> **What you have to do**
Please rewrite the material below with every "pose" changed to "view" and nothing else altered, and leave the pictures out of your version.

(Data records)
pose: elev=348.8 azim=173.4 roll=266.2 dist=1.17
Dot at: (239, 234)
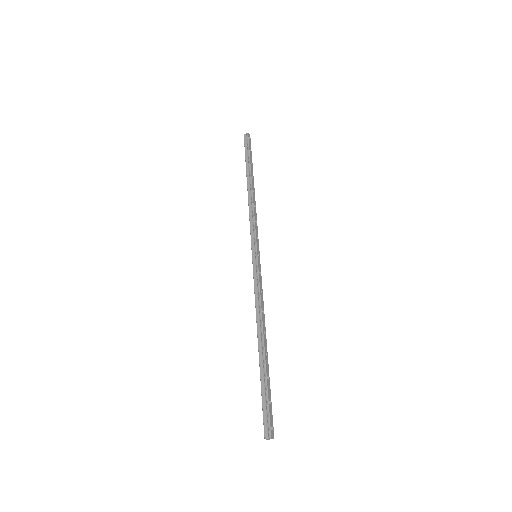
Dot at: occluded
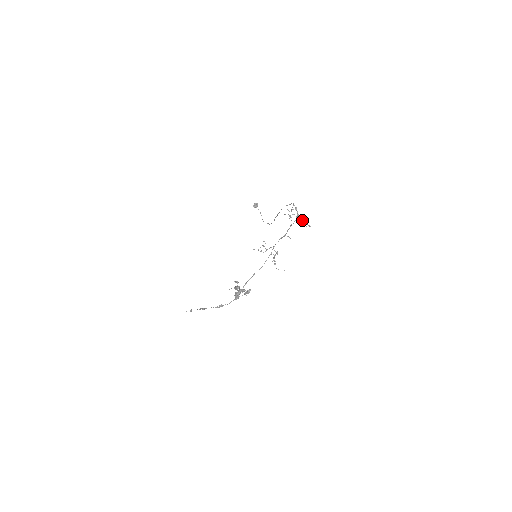
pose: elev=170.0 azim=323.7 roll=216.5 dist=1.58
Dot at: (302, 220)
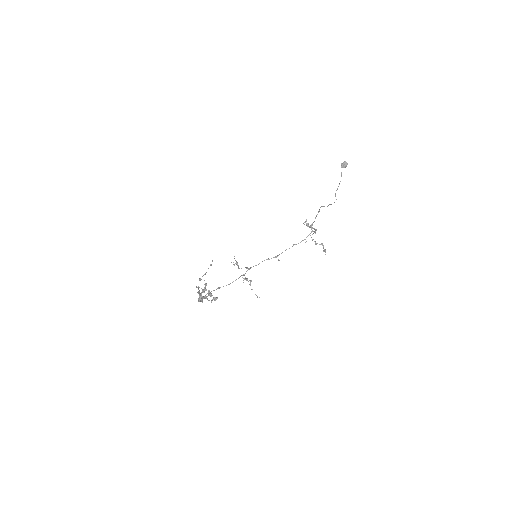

> **Task result**
view: elev=348.8 azim=173.4 roll=266.2 dist=1.17
Dot at: (239, 234)
Dot at: occluded
view: elev=170.0 azim=323.7 roll=216.5 dist=1.58
Dot at: (302, 220)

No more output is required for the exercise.